To address these issues, the following questions could serve as a starting point:
(1) Are there certain types of language games that can be modeled almost perfectly by LLMs, and are there others that resist computational modeling?
(2) What kinds of patterns in human language use, widely recognized as key features of cultural evolution, can be modeled by computations of statistical patterns?
(3) What is the relationship between patterns and rules?
(4) What role do patterns play for LLMs, and what role do they play for humans?
(5) Are there examples of successful human-human communication where understanding cannot be attributed to all participants?
(6) Given that the text production of LLMs is so radically different from that of humans, to what extent can communicative principles such as trust and reliability be applied to human-machine interaction?

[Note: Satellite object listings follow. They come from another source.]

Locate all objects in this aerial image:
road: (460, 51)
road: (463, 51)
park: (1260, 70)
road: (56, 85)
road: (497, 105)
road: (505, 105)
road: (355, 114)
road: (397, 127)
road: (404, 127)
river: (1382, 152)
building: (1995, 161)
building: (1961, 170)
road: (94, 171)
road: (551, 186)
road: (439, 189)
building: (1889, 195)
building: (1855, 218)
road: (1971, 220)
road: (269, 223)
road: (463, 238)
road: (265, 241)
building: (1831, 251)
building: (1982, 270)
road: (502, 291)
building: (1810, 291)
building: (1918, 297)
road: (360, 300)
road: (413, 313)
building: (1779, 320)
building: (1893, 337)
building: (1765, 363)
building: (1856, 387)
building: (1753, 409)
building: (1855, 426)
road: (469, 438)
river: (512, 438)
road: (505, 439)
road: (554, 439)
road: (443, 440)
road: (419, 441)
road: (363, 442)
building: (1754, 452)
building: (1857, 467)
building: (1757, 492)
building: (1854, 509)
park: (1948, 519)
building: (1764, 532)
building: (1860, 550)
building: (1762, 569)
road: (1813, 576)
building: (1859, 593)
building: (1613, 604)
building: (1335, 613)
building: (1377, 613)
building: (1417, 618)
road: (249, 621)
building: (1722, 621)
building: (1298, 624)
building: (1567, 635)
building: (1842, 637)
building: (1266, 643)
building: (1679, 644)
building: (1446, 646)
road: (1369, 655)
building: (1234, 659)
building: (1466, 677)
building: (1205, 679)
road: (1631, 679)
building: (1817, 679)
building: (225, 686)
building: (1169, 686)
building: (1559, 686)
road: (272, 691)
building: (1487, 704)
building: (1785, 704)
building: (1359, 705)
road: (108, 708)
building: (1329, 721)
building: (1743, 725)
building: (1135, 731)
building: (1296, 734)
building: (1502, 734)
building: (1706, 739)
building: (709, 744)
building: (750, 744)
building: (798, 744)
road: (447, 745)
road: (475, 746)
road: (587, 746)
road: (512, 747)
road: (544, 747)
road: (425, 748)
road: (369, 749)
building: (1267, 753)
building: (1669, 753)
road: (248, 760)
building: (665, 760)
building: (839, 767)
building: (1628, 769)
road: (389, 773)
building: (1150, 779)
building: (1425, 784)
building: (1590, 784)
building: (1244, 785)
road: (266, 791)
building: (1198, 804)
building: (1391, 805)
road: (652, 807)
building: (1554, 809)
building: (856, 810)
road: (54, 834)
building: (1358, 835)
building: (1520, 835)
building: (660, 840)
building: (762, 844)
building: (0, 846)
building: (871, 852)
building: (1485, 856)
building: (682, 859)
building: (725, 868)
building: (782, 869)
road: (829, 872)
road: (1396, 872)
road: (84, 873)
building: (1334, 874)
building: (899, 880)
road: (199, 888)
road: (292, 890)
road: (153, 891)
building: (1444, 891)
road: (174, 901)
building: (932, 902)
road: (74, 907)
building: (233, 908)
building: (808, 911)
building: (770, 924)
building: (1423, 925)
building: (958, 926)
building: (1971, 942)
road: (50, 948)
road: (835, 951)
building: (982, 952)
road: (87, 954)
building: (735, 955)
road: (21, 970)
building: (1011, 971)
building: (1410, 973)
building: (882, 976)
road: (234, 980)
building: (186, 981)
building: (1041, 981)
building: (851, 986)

  • Please send an abstract with 500 to max. 1000 words as Pdf- or Word document plus a short biographical note to: berlinerdenkwerkstatt@gmail.com
  • Please use the following subject when submitting: Submission for LLMs in Berlin
  • Deadline: 15.4.2024

The workshop is funded by the DFG, and travel & accommodation costs can be reimbursed under the usual conditions. For environmental reasons, however, we also welcome remote participation, especially concerning transatlantic flights.


 THE ORGANIZERS

ANNA STRASSER

BETTINA BERENDT

CHRISTOPH DURT

SYBILLE KRÄMER

(DenkWerkstatt Berlin / LMU Munich)

(TU Berlin / Weizenbaum Institute)

(University of Heidelberg)

(Leuphana University of Lüneburg)


Longer description

LLMs based on generative AI are often used to produce output that makes sense in relation to a prompt, such as completing or modifying a text, or producing an image or video from a description. But the apparent human-like output masks a fundamental difference: LLMs model statistical patterns in huge corpora of text, patterns that humans are usually either unaware of or only tacitly aware of. Humans do experience patterns at various levels, often quite vividly, but when we produce ordinary language, we do not explicitly compute statistical patterns.
Rather, people make sense of language, although even within a discourse on the same topic, the degree and manner of understanding can vary widely between people. However, meaningful exchange is still possible to some extent, even if the participants have very different understandings of the topic, and some may have no understanding at all. By exploiting statistical patterns in large corpora of text, LLMs produce text that is – to an astonishing degree – grammatical and meaningful to us, and one can expect further surprises. The relationship between meaningful language use and statistical patterns is an open question and considering it in the context of LLMs promises new insights. This will be important not only for a better understanding of the kinds of exchanges possible with LLMs, but also for questions about how much we can trust them and what uses are ethical.
In the international and interdisciplinary workshop, we will discuss the ways in which, despite the fundamental difference in text production, LLMs can still participate in human language games. Are there certain types of language games that can be modeled almost perfectly by LLMs, and are there others that resist computational modeling? It is widely recognized that patterns are an important feature of human cultural development. What kinds of patterns in human language use can be modeled by computations on statistical patterns? What is the relationship between patterns and rules? What is the role of patterns for LLMs, and what is their role in experience and language? Since LLM text production is so radically different from that of humans, can communicative principles such as trust and reliability apply to human-machine interaction? We will discuss these and other questions, both in terms of the fundamental philosophical issues involved, and in terms of concrete new and future applications of LLMs. Philosophical insights on the topic will be brought into discourse with the experience of computational scientists developing new applications.